グレタさんは3カ月近くにわたる北米の旅を終えた。9月にニューヨークで国連気候行動サミットに参加して熱弁を振るい、カリフォルニア州からコロラド州、ノースカロライナ州へと移動して気候ストライキなどの抗議活動に参加した。北米では、カナダのジャスパー国立公園で氷河の融解が相当程度進行していること、米先住民のスタンディングロック居留地でのパイプライン建設による環境破壊への抗議活動が最も印象的だったという。

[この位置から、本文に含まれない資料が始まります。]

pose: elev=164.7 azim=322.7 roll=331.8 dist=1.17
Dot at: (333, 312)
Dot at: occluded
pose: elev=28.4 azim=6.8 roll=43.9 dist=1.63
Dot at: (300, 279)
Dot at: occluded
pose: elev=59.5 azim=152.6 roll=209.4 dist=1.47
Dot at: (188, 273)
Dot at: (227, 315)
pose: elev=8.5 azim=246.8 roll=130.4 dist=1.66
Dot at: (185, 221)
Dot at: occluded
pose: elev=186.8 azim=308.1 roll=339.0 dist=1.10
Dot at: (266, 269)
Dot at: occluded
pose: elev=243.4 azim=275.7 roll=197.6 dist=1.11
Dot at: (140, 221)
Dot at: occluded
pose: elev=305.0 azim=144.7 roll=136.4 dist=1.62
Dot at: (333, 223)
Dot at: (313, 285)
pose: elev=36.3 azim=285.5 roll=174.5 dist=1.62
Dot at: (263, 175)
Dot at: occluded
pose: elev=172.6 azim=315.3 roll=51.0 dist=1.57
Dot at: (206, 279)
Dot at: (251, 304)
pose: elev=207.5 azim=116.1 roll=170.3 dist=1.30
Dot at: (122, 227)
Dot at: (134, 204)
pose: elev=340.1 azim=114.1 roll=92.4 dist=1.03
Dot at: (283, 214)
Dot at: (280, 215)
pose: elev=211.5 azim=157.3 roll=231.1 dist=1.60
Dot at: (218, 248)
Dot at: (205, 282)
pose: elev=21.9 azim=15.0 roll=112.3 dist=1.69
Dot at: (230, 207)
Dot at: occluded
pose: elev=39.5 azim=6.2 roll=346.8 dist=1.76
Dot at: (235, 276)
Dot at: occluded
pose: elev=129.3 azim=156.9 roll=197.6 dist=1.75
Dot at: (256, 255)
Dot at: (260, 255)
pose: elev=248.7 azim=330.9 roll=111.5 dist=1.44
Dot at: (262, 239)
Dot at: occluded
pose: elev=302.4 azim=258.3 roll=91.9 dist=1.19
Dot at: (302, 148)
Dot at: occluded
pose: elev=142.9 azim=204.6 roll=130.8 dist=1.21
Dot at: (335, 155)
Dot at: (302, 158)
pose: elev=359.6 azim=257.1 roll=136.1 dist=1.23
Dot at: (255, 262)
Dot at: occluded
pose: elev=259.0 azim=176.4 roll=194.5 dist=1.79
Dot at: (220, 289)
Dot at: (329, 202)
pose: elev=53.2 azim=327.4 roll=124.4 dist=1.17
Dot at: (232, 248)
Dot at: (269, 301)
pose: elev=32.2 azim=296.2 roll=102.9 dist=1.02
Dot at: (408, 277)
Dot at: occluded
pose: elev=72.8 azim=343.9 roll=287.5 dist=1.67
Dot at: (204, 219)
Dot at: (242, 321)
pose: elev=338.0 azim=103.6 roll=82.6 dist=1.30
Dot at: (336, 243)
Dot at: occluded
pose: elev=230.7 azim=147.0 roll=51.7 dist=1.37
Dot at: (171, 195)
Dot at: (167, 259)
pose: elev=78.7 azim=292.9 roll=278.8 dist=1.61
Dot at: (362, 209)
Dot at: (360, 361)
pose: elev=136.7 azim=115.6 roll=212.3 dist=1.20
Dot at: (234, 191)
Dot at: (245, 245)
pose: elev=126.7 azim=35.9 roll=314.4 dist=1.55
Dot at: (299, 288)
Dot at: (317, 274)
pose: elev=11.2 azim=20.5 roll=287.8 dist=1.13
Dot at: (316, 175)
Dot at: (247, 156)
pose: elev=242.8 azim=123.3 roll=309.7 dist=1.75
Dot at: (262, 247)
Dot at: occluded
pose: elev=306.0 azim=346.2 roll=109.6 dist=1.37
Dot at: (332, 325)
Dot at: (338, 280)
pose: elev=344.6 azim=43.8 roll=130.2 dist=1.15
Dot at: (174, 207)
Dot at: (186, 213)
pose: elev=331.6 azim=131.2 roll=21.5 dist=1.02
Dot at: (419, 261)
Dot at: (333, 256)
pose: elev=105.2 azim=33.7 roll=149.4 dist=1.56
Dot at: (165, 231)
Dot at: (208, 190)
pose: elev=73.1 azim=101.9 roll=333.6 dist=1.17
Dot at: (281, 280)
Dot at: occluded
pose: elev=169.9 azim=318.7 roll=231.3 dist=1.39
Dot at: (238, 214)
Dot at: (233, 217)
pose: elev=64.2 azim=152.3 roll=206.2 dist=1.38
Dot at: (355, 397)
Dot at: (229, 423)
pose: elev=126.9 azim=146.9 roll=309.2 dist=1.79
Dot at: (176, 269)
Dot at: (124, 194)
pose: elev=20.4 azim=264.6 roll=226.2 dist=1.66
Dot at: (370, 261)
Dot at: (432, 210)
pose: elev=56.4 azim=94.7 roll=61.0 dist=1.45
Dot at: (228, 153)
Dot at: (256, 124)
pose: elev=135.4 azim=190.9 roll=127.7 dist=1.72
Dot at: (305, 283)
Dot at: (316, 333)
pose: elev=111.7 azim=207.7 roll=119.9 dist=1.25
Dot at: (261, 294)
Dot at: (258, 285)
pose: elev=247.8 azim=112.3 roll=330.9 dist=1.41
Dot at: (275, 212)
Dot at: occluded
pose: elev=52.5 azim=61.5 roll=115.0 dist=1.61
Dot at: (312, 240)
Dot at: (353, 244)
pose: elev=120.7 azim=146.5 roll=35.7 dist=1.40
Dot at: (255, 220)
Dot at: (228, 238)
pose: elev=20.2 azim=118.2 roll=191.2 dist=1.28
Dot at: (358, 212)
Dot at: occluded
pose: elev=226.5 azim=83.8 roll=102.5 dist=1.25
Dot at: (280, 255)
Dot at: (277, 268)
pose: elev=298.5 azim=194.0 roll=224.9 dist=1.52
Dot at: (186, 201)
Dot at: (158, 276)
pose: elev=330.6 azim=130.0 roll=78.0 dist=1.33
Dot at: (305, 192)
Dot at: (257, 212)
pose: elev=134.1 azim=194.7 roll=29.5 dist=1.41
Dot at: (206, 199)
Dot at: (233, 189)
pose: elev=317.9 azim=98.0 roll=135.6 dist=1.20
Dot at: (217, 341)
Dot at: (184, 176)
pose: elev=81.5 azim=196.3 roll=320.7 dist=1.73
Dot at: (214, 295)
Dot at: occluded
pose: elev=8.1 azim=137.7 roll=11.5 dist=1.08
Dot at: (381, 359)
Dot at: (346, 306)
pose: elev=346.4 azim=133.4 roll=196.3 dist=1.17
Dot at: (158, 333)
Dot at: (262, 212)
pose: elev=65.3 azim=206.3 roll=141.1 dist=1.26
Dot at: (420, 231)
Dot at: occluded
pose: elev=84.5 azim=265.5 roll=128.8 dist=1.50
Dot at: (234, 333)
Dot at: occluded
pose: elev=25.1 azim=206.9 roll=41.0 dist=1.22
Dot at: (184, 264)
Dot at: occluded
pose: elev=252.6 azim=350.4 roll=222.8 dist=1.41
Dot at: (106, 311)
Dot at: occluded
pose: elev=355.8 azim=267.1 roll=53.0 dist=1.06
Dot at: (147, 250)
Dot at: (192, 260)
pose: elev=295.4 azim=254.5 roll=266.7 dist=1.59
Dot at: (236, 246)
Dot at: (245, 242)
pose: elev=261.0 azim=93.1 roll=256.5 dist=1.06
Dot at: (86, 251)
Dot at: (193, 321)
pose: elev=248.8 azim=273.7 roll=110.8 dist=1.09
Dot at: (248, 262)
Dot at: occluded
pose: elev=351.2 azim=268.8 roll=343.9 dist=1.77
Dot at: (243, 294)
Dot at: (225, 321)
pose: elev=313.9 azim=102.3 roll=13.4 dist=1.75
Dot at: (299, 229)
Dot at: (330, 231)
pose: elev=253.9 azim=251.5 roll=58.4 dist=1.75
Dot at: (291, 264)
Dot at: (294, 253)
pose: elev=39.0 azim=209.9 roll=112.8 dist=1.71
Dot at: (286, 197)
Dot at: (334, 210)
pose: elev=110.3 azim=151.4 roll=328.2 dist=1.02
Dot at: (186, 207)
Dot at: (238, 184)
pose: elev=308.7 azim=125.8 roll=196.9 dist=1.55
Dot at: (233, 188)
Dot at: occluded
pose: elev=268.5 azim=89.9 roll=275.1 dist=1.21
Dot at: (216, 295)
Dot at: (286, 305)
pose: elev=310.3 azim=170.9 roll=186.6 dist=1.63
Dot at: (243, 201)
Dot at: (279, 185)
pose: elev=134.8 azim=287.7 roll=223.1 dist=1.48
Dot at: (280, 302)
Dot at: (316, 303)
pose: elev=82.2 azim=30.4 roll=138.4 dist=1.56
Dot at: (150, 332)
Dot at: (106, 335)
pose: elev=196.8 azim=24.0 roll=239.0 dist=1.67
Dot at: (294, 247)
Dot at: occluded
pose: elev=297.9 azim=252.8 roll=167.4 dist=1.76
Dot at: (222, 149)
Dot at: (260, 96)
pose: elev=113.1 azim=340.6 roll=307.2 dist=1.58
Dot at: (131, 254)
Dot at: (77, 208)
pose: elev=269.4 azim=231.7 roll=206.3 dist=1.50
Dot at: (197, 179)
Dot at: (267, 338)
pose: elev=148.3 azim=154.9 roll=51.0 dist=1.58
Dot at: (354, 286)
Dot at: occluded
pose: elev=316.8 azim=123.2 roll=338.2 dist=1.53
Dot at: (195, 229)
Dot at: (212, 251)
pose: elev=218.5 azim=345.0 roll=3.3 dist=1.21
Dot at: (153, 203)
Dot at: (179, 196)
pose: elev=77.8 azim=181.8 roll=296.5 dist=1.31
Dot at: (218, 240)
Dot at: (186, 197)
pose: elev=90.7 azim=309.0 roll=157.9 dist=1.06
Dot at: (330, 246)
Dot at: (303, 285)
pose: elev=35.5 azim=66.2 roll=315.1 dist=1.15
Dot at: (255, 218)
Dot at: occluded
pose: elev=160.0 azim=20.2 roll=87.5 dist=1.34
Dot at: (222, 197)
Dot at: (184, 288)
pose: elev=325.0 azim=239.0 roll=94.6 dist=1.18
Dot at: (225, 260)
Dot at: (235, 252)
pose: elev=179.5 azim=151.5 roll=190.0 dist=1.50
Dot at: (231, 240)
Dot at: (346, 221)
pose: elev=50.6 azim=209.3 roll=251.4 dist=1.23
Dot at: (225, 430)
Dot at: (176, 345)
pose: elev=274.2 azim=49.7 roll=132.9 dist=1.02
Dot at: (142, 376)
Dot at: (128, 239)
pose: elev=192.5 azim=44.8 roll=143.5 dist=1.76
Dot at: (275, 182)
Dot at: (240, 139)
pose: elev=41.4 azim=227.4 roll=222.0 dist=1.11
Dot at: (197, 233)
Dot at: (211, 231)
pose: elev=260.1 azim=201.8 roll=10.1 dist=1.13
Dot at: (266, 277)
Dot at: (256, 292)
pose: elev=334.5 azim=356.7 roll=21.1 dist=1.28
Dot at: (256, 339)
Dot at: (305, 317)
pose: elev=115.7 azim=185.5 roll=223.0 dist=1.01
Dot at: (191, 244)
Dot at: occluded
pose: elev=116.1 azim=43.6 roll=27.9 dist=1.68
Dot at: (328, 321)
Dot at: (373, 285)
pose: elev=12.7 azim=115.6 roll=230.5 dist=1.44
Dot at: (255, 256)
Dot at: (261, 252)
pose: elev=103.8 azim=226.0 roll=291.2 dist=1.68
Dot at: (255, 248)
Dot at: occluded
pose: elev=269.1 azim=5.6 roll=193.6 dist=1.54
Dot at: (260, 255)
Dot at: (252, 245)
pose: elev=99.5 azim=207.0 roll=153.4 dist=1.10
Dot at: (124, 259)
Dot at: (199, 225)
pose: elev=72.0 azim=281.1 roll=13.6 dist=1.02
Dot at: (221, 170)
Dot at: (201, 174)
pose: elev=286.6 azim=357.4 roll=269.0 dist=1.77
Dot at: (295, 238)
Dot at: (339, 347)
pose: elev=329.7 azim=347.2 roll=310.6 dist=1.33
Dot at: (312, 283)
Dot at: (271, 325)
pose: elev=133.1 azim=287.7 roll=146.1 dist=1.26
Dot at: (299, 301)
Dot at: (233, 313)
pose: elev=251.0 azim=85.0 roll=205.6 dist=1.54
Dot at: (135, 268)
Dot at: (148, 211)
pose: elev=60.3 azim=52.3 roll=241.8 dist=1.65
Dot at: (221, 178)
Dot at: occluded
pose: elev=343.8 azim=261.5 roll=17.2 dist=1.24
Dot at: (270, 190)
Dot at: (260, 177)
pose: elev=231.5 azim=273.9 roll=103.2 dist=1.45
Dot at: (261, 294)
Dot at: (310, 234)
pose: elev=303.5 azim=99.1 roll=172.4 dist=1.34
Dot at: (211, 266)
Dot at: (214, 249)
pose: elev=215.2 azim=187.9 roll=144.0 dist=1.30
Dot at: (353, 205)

グレタさんは昨年、スウェーデンで気候変動への対策を訴え、毎週学校を休んで議会前でストライキを行ったが、それが気候問題への関心を高めるとともに、影響を受けた世界約100都市での学生の同様の行動につながり、若い環境活動家らの象徴的存在となった。
名声を獲得した一方、グレタさんはロシアのプーチン大統領や米国の保守的な評論家らの批判の標的となった。しかし、彼女は批判を一蹴し、「行動を起こすには自分は若過ぎるが、本来責任を負うべき大人や権力の座にいる人々が行動していない」と指摘している。